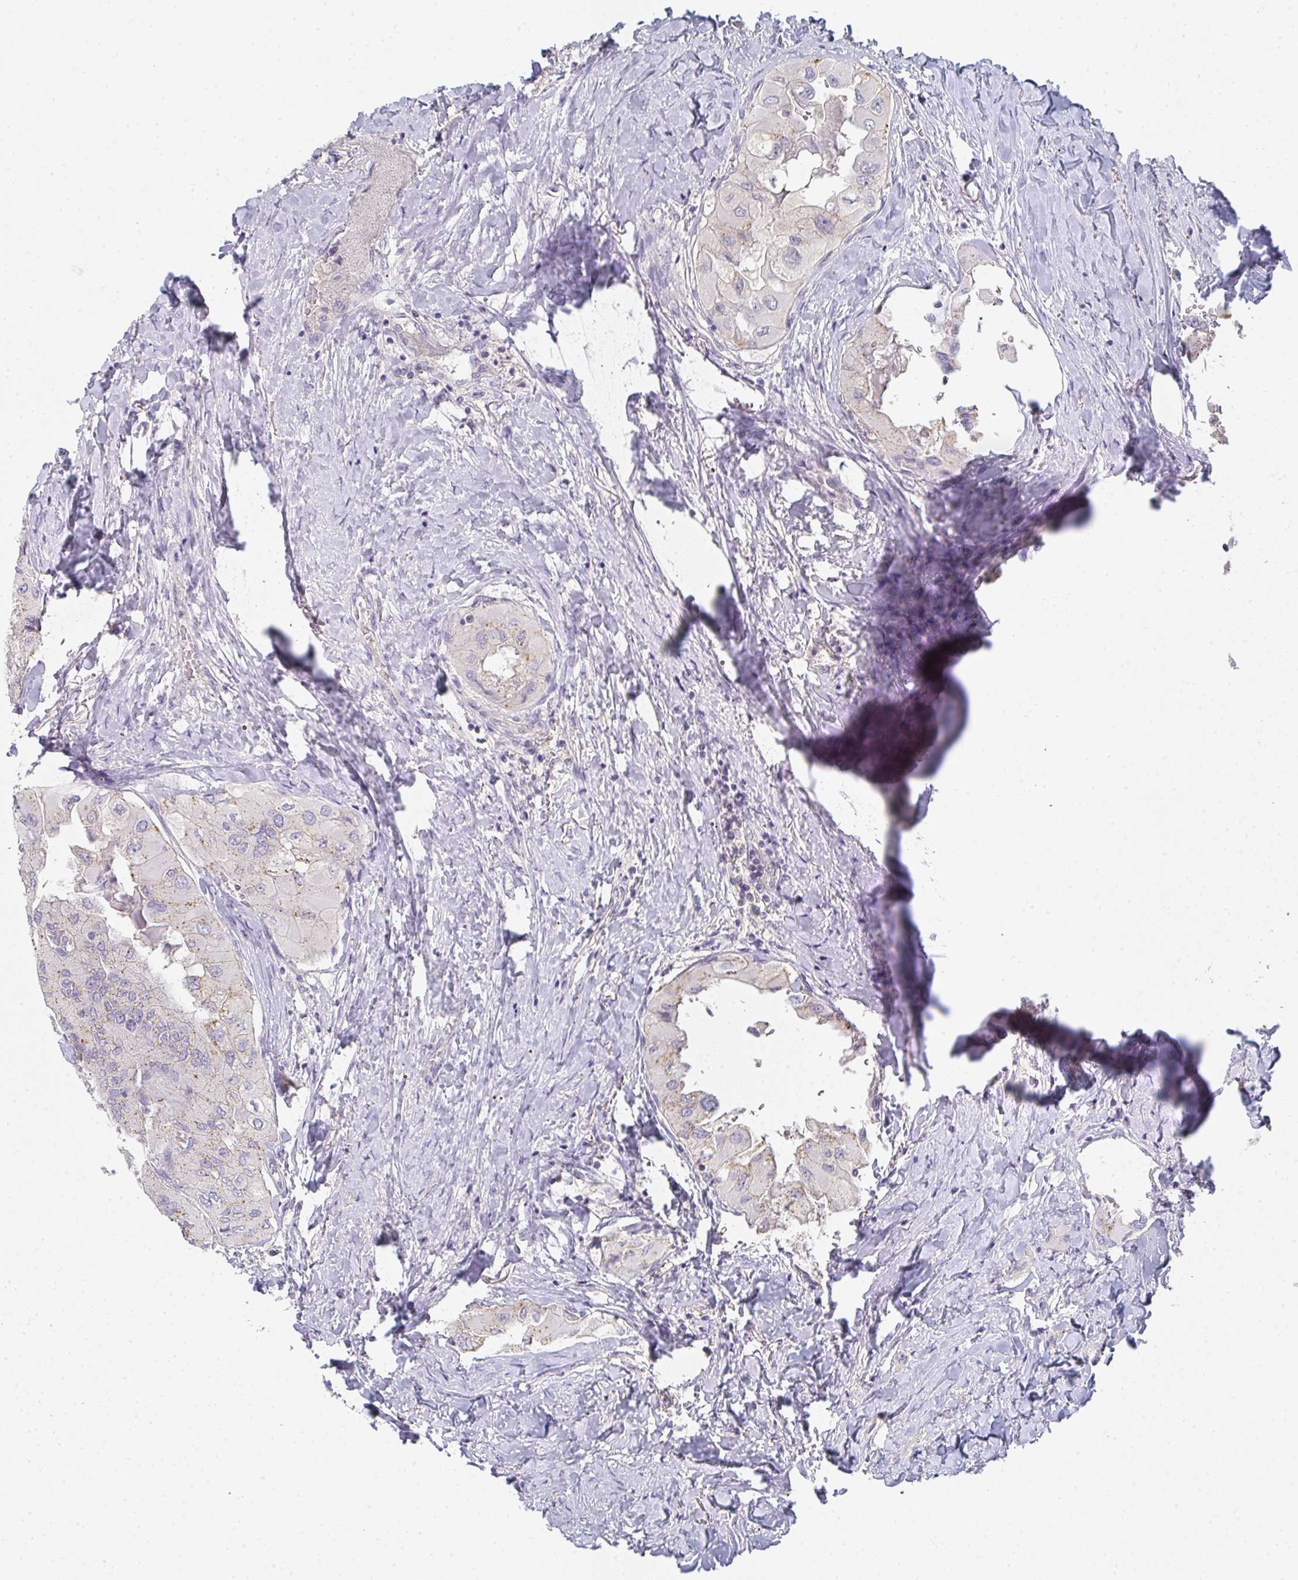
{"staining": {"intensity": "weak", "quantity": "25%-75%", "location": "cytoplasmic/membranous"}, "tissue": "thyroid cancer", "cell_type": "Tumor cells", "image_type": "cancer", "snomed": [{"axis": "morphology", "description": "Normal tissue, NOS"}, {"axis": "morphology", "description": "Papillary adenocarcinoma, NOS"}, {"axis": "topography", "description": "Thyroid gland"}], "caption": "Immunohistochemistry of human papillary adenocarcinoma (thyroid) displays low levels of weak cytoplasmic/membranous expression in about 25%-75% of tumor cells.", "gene": "CHMP5", "patient": {"sex": "female", "age": 59}}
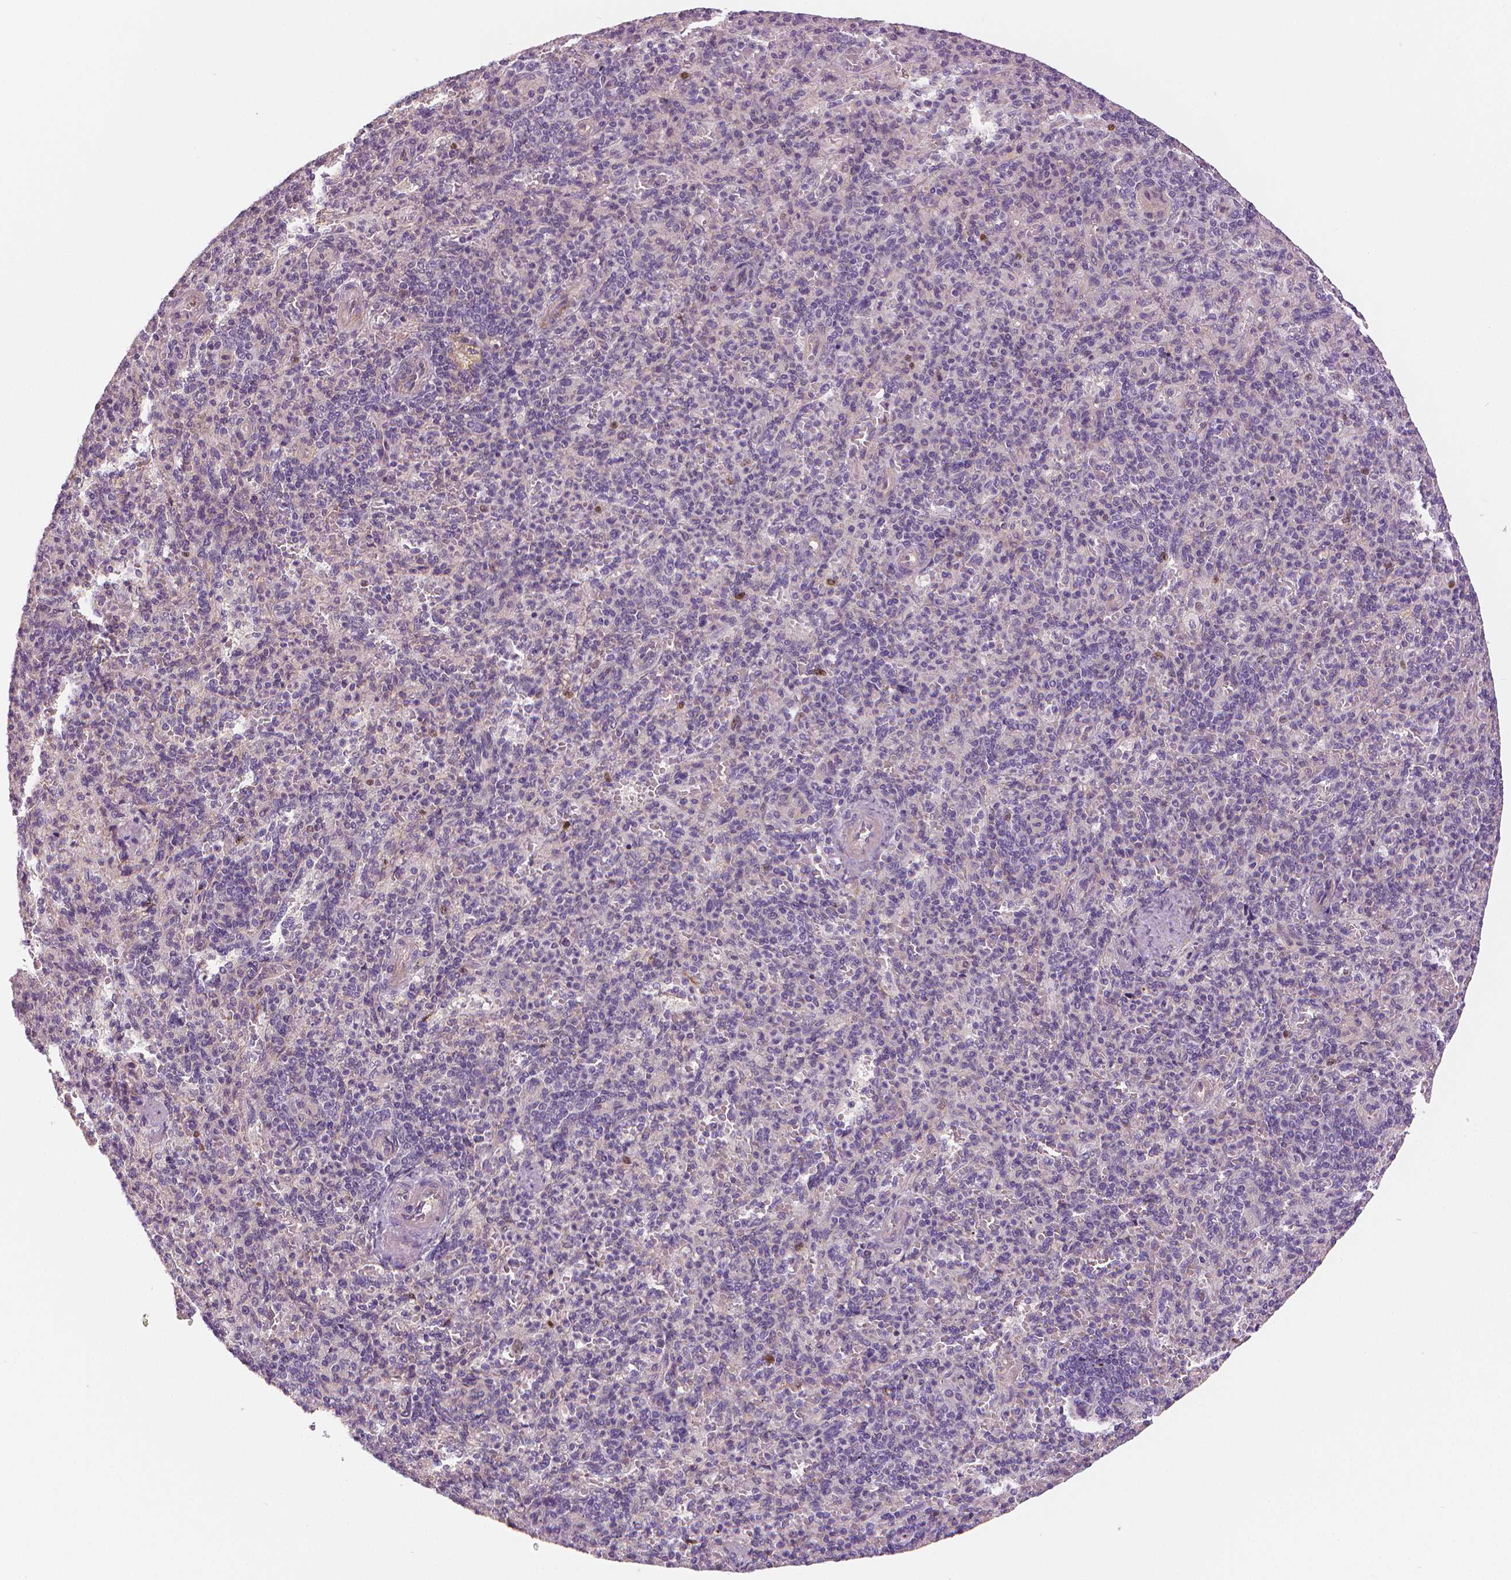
{"staining": {"intensity": "negative", "quantity": "none", "location": "none"}, "tissue": "spleen", "cell_type": "Cells in red pulp", "image_type": "normal", "snomed": [{"axis": "morphology", "description": "Normal tissue, NOS"}, {"axis": "topography", "description": "Spleen"}], "caption": "This is an immunohistochemistry (IHC) photomicrograph of unremarkable spleen. There is no staining in cells in red pulp.", "gene": "MKI67", "patient": {"sex": "female", "age": 74}}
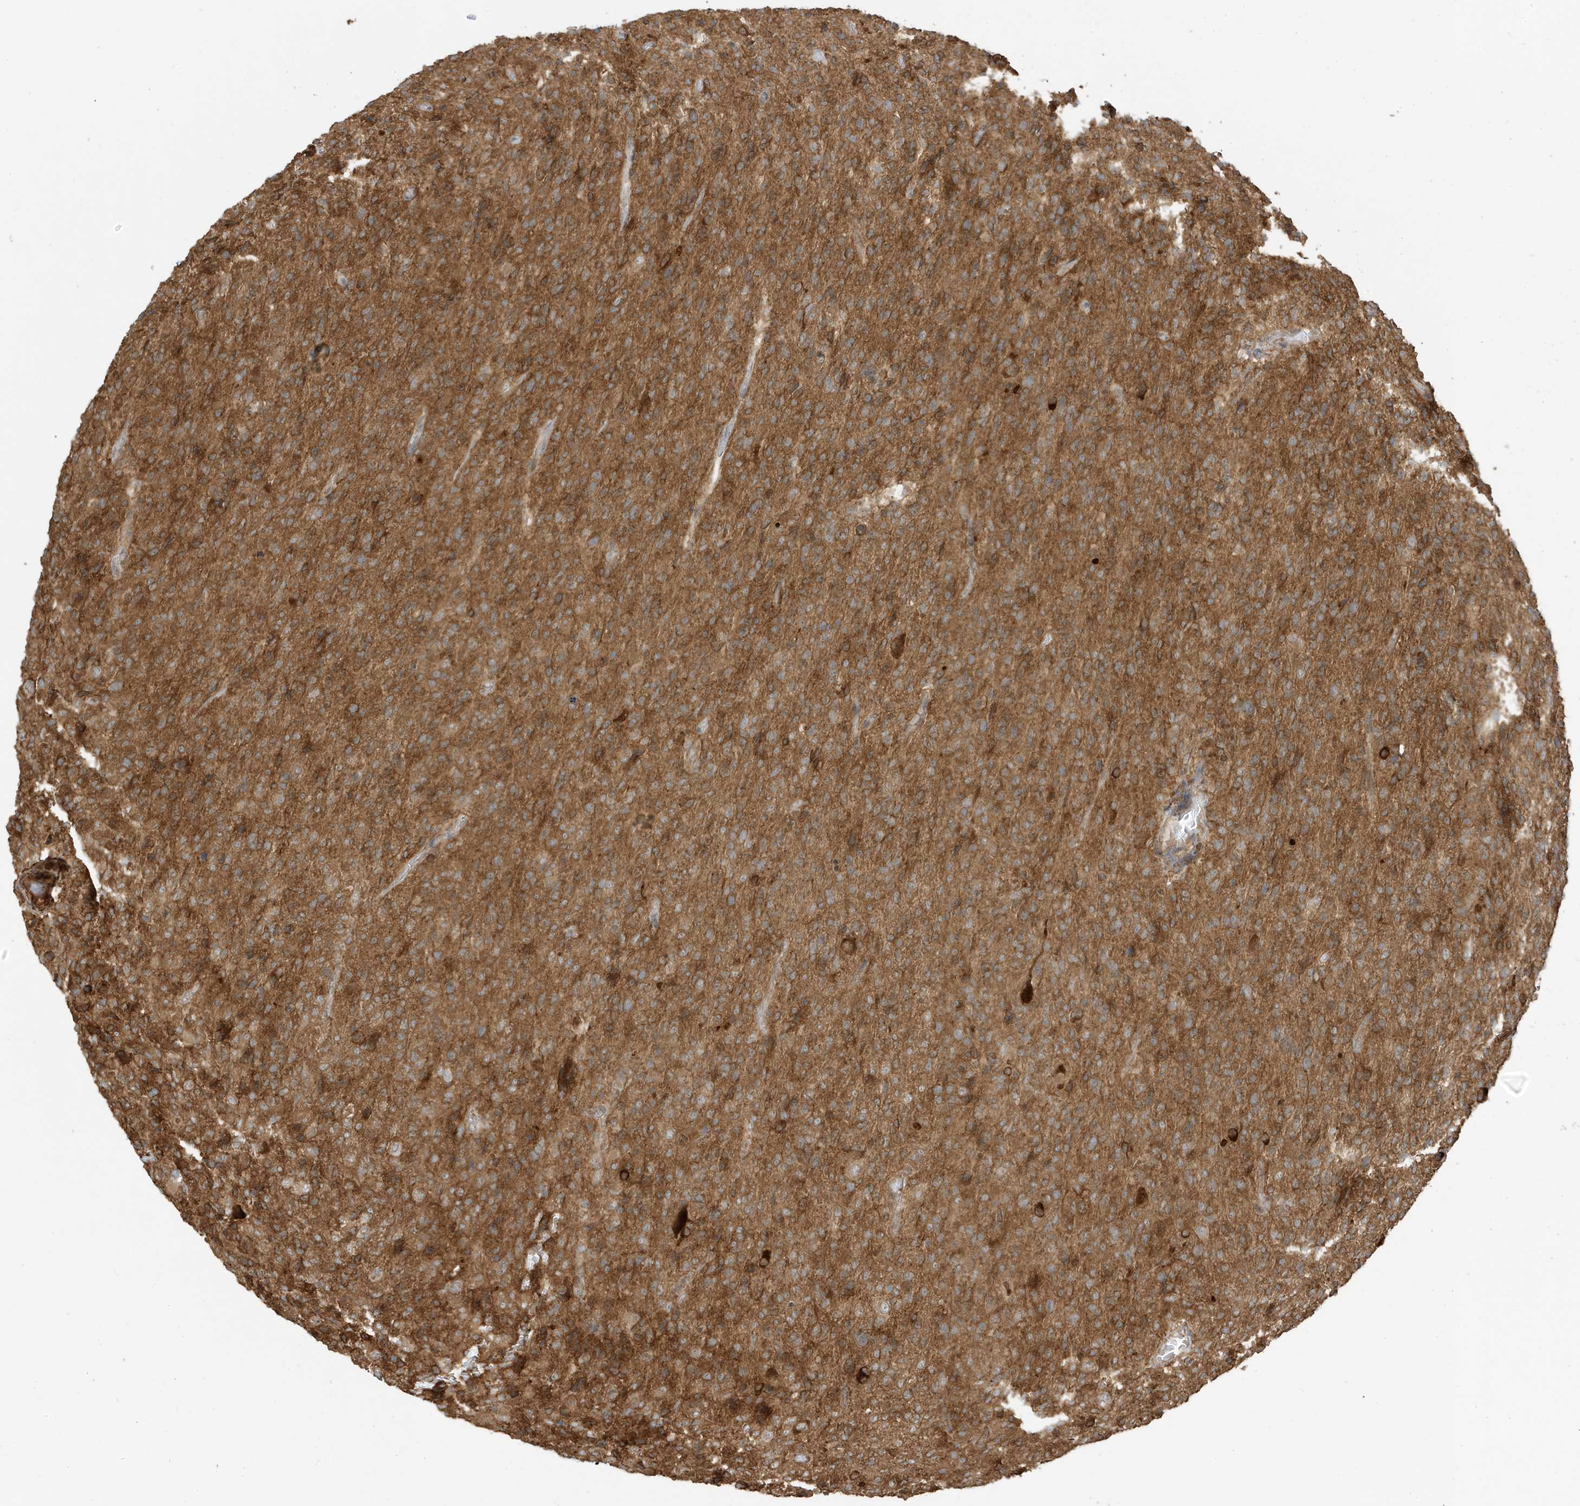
{"staining": {"intensity": "moderate", "quantity": ">75%", "location": "cytoplasmic/membranous"}, "tissue": "glioma", "cell_type": "Tumor cells", "image_type": "cancer", "snomed": [{"axis": "morphology", "description": "Glioma, malignant, High grade"}, {"axis": "topography", "description": "Brain"}], "caption": "Malignant glioma (high-grade) was stained to show a protein in brown. There is medium levels of moderate cytoplasmic/membranous positivity in about >75% of tumor cells.", "gene": "CDC42EP3", "patient": {"sex": "female", "age": 57}}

• **PROBLEM TO WORK ON**
Please go through the listing and return each line that has "tumor" in it.

• **REPLY TO THE EXERCISE**
{"staining": {"intensity": "weak", "quantity": "25%-75%", "location": "cytoplasmic/membranous"}, "tissue": "thyroid cancer", "cell_type": "Tumor cells", "image_type": "cancer", "snomed": [{"axis": "morphology", "description": "Normal tissue, NOS"}, {"axis": "morphology", "description": "Papillary adenocarcinoma, NOS"}, {"axis": "topography", "description": "Thyroid gland"}], "caption": "Immunohistochemistry of human papillary adenocarcinoma (thyroid) displays low levels of weak cytoplasmic/membranous expression in about 25%-75% of tumor cells.", "gene": "CHMP5", "patient": {"sex": "female", "age": 59}}
{"staining": {"intensity": "moderate", "quantity": ">75%", "location": "cytoplasmic/membranous"}, "tissue": "glioma", "cell_type": "Tumor cells", "image_type": "cancer", "snomed": [{"axis": "morphology", "description": "Glioma, malignant, High grade"}, {"axis": "topography", "description": "Brain"}], "caption": "Malignant glioma (high-grade) was stained to show a protein in brown. There is medium levels of moderate cytoplasmic/membranous positivity in about >75% of tumor cells.", "gene": "CDC42EP3", "patient": {"sex": "female", "age": 57}}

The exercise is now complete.